# How Did I Not Get Out Of Danger Zone



## tide92 (Feb 18, 2017)

I have an Akorn kamado that I mainly use for grilling, not slow smoking.  However, my outdoor outlet went out, so I couldn't use my electric smoker.I put a 7 1/2 lb pork butt on and fought for 1-2 hrs to get temperature to drop from 300 to 240.  Fell asleep once it stabilized.  Woke up and kept checking temp.  After 5 - 6 hrs, the temp
 Dropped to 200, so I started trying to get it back up.  An hour or so later (approx. 7 hrs. smoking), I checked the IT and it was 134 in a couple of spots.  How did it not get out of the danger zone with that much heat?
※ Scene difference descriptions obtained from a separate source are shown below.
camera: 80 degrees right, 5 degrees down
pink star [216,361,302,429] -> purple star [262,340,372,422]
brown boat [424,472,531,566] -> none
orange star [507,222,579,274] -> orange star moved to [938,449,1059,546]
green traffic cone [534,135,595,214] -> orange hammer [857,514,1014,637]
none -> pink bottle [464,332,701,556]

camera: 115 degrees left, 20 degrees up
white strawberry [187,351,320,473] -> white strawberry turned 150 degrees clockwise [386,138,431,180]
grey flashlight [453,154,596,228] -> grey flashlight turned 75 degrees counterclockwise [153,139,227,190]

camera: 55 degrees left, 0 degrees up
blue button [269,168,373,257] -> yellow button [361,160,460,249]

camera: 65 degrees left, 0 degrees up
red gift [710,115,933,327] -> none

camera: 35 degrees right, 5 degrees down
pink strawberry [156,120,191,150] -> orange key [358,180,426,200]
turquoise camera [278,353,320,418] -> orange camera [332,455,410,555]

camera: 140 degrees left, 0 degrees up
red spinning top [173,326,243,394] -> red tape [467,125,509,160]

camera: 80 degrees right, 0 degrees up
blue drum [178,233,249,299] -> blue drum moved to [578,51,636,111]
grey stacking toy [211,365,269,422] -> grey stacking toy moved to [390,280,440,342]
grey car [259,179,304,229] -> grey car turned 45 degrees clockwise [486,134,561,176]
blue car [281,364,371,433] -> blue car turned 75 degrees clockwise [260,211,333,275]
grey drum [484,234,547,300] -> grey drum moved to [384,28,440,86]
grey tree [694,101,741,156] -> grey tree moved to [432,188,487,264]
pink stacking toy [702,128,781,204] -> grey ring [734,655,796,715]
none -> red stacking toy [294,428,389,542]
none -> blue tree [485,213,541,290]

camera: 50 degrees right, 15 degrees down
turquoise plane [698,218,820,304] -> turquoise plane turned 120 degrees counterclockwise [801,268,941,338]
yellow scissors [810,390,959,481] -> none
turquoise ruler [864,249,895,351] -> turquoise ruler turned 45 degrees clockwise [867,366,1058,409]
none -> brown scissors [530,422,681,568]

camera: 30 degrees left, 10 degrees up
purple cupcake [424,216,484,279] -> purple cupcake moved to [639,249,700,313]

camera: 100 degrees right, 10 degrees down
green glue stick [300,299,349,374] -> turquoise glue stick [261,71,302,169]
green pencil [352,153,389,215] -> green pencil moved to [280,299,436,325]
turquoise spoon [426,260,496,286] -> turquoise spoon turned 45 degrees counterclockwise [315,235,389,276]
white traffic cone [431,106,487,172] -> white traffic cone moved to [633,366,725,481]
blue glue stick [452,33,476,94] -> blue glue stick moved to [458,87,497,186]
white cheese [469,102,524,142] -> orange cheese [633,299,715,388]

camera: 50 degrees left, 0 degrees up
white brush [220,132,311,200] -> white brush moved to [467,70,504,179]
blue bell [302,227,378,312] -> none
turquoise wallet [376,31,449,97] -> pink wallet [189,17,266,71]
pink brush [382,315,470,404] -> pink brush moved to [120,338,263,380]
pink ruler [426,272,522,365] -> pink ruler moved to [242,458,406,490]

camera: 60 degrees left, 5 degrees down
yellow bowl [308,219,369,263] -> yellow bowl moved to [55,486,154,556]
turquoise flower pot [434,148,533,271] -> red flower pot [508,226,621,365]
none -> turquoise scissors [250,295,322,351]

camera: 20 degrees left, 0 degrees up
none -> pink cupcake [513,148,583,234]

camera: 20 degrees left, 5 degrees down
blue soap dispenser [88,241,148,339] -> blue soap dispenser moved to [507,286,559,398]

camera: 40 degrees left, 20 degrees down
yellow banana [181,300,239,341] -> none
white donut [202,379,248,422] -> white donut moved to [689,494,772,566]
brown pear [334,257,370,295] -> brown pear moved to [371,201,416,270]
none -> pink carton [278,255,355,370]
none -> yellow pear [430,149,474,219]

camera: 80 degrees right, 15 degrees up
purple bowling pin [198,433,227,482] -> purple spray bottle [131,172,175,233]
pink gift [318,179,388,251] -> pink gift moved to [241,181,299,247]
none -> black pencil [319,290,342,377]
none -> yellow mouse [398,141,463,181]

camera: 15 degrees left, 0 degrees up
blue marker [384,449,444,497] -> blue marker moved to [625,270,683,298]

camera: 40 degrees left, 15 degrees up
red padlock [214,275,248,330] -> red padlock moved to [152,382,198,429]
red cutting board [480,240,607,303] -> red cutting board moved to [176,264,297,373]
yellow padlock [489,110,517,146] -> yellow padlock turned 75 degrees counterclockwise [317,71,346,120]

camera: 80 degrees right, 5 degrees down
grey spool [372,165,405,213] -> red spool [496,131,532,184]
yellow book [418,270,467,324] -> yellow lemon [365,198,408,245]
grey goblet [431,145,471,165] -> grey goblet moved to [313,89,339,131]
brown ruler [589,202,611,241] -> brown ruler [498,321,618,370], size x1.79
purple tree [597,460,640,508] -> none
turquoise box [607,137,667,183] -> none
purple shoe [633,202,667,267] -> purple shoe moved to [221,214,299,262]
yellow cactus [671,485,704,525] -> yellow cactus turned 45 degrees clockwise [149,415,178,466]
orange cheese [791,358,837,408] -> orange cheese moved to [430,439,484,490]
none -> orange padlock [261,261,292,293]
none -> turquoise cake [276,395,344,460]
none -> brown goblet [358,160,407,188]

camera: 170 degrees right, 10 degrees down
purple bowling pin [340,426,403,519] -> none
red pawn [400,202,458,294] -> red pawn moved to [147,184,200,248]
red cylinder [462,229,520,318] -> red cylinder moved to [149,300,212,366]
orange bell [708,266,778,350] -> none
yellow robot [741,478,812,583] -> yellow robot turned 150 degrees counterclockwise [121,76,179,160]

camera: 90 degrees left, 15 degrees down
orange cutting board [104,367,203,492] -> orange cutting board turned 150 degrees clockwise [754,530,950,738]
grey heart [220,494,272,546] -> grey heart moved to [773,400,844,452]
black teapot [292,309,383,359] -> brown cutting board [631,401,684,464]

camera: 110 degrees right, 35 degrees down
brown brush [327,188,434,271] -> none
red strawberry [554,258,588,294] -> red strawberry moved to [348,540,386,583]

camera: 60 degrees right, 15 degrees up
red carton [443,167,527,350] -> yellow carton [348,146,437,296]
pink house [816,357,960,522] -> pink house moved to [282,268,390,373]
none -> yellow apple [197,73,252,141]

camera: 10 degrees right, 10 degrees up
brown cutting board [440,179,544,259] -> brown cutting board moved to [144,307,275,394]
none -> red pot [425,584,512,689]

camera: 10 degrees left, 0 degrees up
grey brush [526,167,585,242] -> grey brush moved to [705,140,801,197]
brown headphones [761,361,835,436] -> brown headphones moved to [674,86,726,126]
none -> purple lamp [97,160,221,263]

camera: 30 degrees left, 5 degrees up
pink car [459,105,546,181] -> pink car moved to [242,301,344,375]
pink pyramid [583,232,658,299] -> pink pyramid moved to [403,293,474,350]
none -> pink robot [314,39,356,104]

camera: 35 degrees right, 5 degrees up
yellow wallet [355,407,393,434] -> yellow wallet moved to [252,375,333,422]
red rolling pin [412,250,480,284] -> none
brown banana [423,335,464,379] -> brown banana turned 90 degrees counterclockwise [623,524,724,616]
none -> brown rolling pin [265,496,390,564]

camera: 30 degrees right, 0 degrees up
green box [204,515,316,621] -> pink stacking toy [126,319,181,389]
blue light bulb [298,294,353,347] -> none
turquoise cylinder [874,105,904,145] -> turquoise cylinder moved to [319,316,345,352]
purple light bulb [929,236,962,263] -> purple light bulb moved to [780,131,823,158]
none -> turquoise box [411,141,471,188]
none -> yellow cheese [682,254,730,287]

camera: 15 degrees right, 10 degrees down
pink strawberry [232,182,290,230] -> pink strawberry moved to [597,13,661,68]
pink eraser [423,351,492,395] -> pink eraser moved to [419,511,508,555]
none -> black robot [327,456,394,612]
Very confused[emoji]128533[/emoji].


----------



## noboundaries (Feb 19, 2017)

I've had one or two butts stall in the high 130s before.  Since I was going to take it to 200-205F IT, I didn't worry about it. 

The rough thing about sleeping during a cook, which is necessary on overnighters, is you don't know exactly what happened.  It may have very well climbed through the danger zone, then dropped back when it stalled. 

BTW, there's is absolutely NOTHING wrong with smoking a butt at 300F, even higher.  I do it all the time.  Still comes out juicy and delicious and gets done in half the time.


----------